Update richtlijn Subarachnoïdale bloeding

Update richtlijn Subarachnoïdale bloeding

Verschillende modules van de richtlijn Subarachnoïdale bloeding zijn herzien. Deze aanpassingen zijn gedaan op basis van nieuw verschenen literatuur.

 

Daarnaast leefden er bij behandelaren en patiënten vragen over de noodzaak van aanvullende diagnostiek, normen van behandelcentra, behandelmogelijkheden en follow-up beleid. 

 

De volgende modules zijn gewijzigd:

  • Initiële diagnostiek van SAB
    • Negatieve CT binnen 6 uur 
  • Diagnostiek SAB in het behandelcentrum
    • Aanvullende diagnostiek bij SAB op CT-hersenen en geen vasculaire verklaring op CTA
  • Termijn van behandeling van SAB 
  • Normen behandelcentra van SAB 
  • Vochtbeleid bij behandeling van een SAB
    • Vochtbeleid 
  • Cerebrale ischemie na een SAB
    • Geïnduceerde hypertensie 
    • Endovasculaire behandeling van vaatspasme
  • Radiologische follow-up na behandeling van een geruptureerd aneurysma

Belangrijkste wijzigingen

  • Een lumbaalpunctie (LP) is niet geïndiceerd bij patiënten met acute hoofdpijn, een behouden bewustzijn en geen neurologische uitval, na negatieve CT (indien binnen 6 uur na het ontstaan van de hoofdpijn gedaan en onder voorwaarde dat de CT is beoordeeld door een radioloog die ervaren is in het beoordelen van aneurysmatische SAB’s op CT).
  • Het wordt aanbevolen om na een subarachnoïdale bloeding met een aneurysmatisch patroon, zonder vasculaire bevindingen bij CTA en/of DSA onderzoek in eerste termijn, herhalingsonderzoek in tweede termijn te verrichten. In de meeste situaties wordt eerst een CTA uitgevoerd. Bij het uitblijven van een oorzaak voor de subarachnoïdale bloeding met een aneurysmatisch patroon op CTA wordt aangeraden om een 3D DSA te maken. Indien er sprake is van een verhoogd katheterisatie-risico door onderliggend vasculair lijden, voer dan in een tweede termijn een CTA uit. 
  • Behandel het aneurysma binnen 72 uur na ictus en bij voorkeur binnen 24 uur.
  • Behandel patiënten met een aneurysmatische subarachnoïdale bloeding in een hoog-volume SAB behandelcentrum (≥ 50 patiënten per jaar). 
  • Om de kans op cerebrale ischemie tijdens opname te verkleinen, is het van belang om de vochtbalans (het verschil tussen de intake en uittreding van vocht) iedere 6 tot 8 uur bij te houden en te streven naar een neutrale vochtbalans van 0 tot +500 ml/dag.
  • Wanneer er sprake is van cerebrale ischemie kan ervoor gekozen worden om de bloeddruk te verhogen.
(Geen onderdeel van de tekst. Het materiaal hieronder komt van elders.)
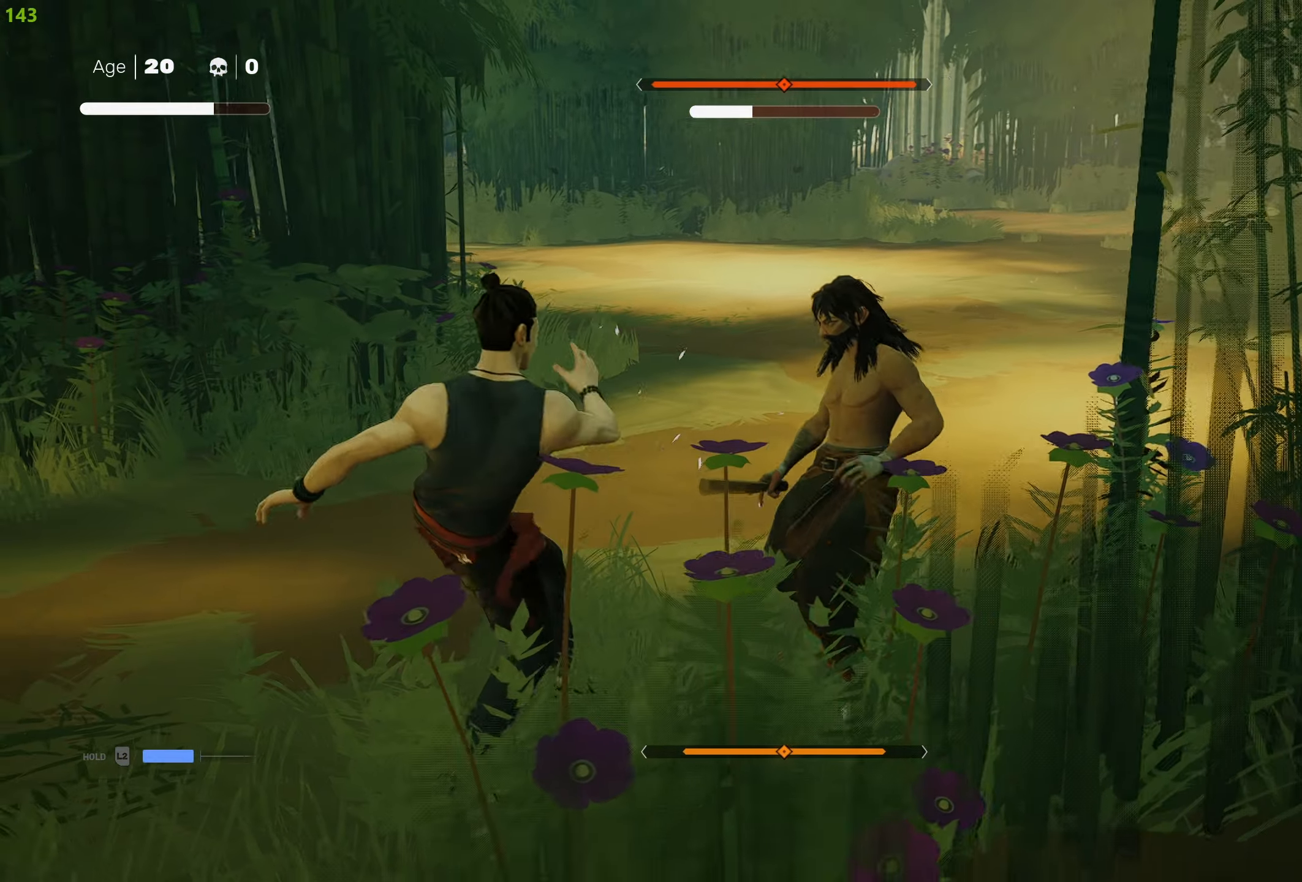
{"buttons": [], "left_stick": "center", "right_stick": "center", "events": [[16, "L1", "up"], [116, "SQUARE", "down"], [183, "left_stick", "up-right"], [216, "SQUARE", "up"], [266, "SQUARE", "down"], [350, "SQUARE", "up"], [416, "SQUARE", "down"], [500, "SQUARE", "up"], [500, "left_stick", "center"]]}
Er is uit onderzoek echter onvoldoende duidelijk of deze behandeling effectief is en de effectiviteit opweegt tegen de mogelijke bijwerkingen. 
  • Ook kan bij de aanwezigheid van cerebrale ischemie een experimentele behandeling (endovasculaire behandeling) worden gestart. Voor deze behandeling is echter nog onvoldoende bewijs of deze effectief en veilig is. In uitzonderingssituaties kan ervoor gekozen worden wanneer er geen andere mogelijkheden meer voor handen zijn. 
  • Bij elke patiënt bij wie het aneurysma behandeld is, dient de kans op recanalisatie van het aneurysma en de kans op vorming van een nieuw aneurysma besproken te worden.
  • Indien na 6 maanden uit radiologisch onderzoek blijkt dat het aneurysma goed is afgesloten kan in overleg met de patiënt besloten worden de verdere radiologische follow-up te staken. In een aantal gevallen kan vervolgonderzoek wel aan te raden zijn, zoals bij endovasculaire behandeling, een restaneurysma, of bij een recidief aneurysma. Gezien de complexiteit van deze besluitvorming, dient de follow-up in een SAB behandelcentrum plaats te vinden.

Samenwerking

Deze richtlijn is ontwikkeld op initiatief van de Nederlandse Vereniging voor Neurologie (NVN). De richtlijn is opgesteld door een multidisciplinaire commissie met vertegenwoordigers vanuit de revalidatieartsen, anesthesiologen, neurochirurgen, neurologen en radiologen.